What you need to do => Update the records starting at the line that has "мероприятие стоит от 20 тысяч гривен" and running through the end of the records, replacing "гривен" with "долларов" and keeping everything else the same. Leave the pictures out of your answer.

Supplied data =>
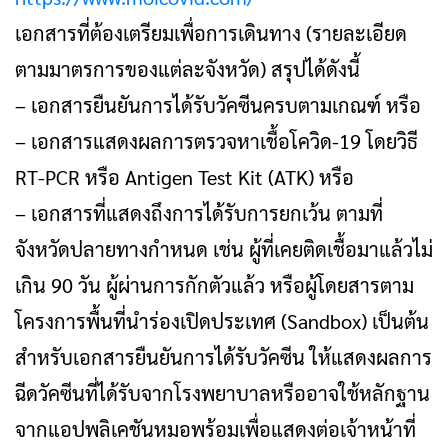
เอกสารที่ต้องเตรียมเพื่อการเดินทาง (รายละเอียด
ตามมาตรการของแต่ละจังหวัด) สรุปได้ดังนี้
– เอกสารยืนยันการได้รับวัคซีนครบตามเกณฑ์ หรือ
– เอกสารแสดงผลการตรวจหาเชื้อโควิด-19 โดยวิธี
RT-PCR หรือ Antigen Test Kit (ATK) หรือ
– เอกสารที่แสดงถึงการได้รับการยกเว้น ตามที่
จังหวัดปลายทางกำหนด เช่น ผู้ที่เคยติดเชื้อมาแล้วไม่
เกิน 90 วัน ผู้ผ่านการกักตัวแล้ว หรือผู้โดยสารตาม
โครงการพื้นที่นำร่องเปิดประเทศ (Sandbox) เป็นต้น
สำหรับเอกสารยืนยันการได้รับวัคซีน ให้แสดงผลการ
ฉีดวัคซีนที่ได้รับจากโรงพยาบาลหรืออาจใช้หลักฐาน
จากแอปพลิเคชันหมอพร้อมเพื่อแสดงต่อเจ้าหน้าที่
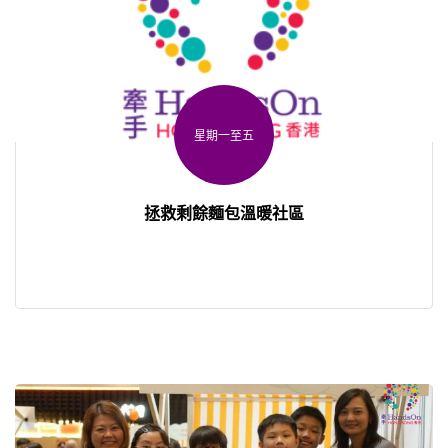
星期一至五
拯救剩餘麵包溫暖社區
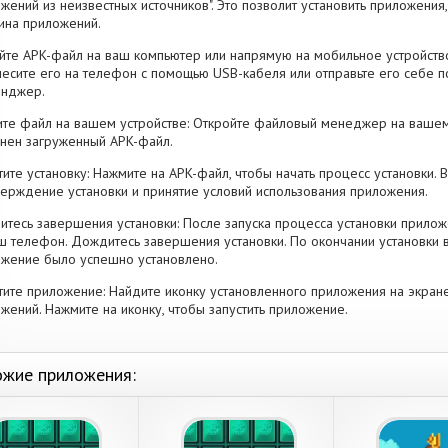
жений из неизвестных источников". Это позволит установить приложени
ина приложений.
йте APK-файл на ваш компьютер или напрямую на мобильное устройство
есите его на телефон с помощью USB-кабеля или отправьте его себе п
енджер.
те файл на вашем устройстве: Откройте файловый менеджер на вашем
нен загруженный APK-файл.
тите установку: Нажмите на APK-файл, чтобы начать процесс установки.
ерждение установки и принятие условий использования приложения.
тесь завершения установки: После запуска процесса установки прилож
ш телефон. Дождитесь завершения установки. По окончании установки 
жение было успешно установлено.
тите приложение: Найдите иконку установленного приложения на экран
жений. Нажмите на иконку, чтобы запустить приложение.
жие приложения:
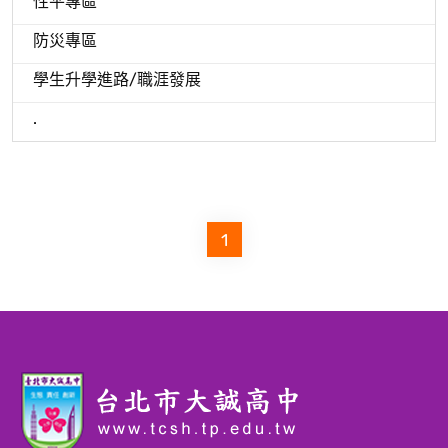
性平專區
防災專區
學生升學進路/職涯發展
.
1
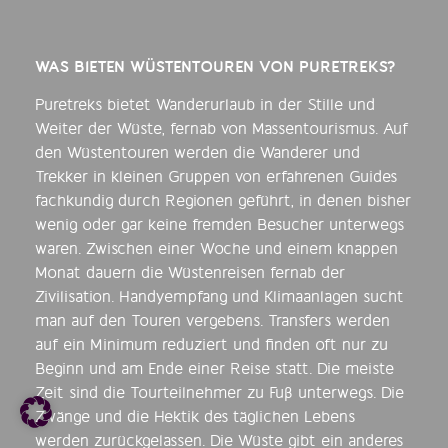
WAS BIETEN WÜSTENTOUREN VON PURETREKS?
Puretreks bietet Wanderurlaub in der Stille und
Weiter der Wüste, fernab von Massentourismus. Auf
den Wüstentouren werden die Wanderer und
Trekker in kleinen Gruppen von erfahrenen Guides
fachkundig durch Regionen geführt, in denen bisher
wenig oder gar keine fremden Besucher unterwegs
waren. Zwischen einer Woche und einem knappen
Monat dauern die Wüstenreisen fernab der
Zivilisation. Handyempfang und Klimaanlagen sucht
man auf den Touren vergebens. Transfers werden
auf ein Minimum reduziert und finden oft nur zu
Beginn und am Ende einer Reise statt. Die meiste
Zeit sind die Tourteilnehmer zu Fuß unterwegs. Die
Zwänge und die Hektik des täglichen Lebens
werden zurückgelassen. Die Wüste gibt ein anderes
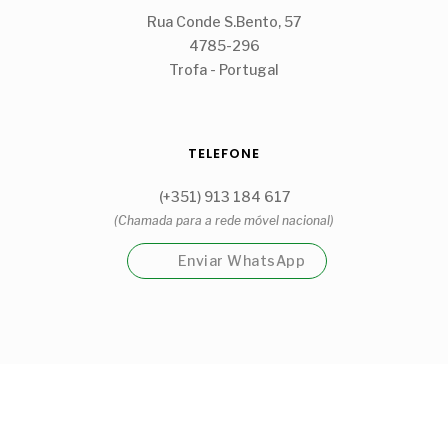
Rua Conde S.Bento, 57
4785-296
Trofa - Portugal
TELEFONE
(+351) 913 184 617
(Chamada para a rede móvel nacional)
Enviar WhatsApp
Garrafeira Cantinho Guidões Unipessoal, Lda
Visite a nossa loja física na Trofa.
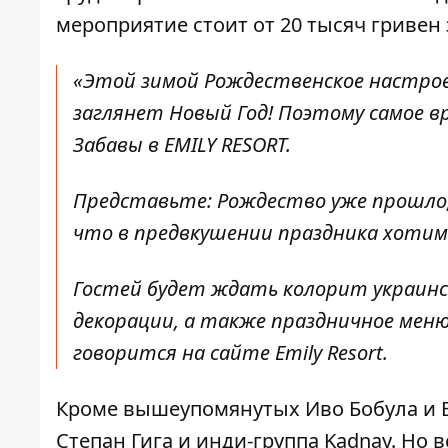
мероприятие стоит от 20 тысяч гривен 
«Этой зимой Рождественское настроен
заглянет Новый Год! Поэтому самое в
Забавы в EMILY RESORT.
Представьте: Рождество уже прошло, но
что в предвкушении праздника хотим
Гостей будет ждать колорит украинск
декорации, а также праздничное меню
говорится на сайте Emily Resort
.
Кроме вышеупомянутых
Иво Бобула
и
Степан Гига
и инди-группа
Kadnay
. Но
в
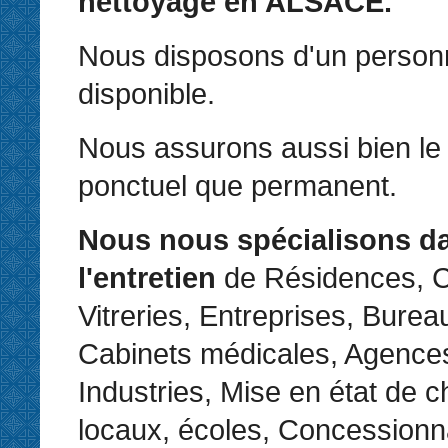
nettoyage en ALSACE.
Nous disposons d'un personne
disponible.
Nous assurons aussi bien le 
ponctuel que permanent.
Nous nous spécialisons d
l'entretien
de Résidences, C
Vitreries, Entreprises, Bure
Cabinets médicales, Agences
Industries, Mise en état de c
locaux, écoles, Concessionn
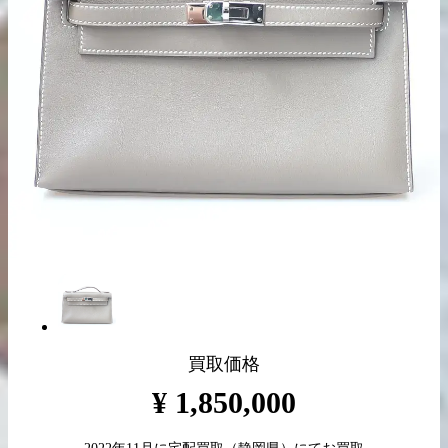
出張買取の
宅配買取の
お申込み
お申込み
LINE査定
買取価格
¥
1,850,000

Answer box =>
мероприятие стоит от 20 тысяч долларов 
«Этой зимой Рождественское настроен
заглянет Новый Год! Поэтому самое в
Забавы в EMILY RESORT.
Представьте: Рождество уже прошло, но
что в предвкушении праздника хотим
Гостей будет ждать колорит украинск
декорации, а также праздничное меню
говорится на сайте Emily Resort
.
Кроме вышеупомянутых
Иво Бобула
и
Степан Гига
и инди-группа
Kadnay
. Но
в
nettoyage en ALSACE.
Nous disposons d'un personne
disponible.
Nous assurons aussi bien le 
ponctuel que permanent.
Nous nous spécialisons d
l'entretien
de Résidences, C
Vitreries, Entreprises, Bure
Cabinets médicales, Agences
Industries, Mise en état de c
locaux, écoles, Concessionn
出張買取の
宅配買取の
お申込み
お申込み
LINE査定
買取価格
¥
1,850,000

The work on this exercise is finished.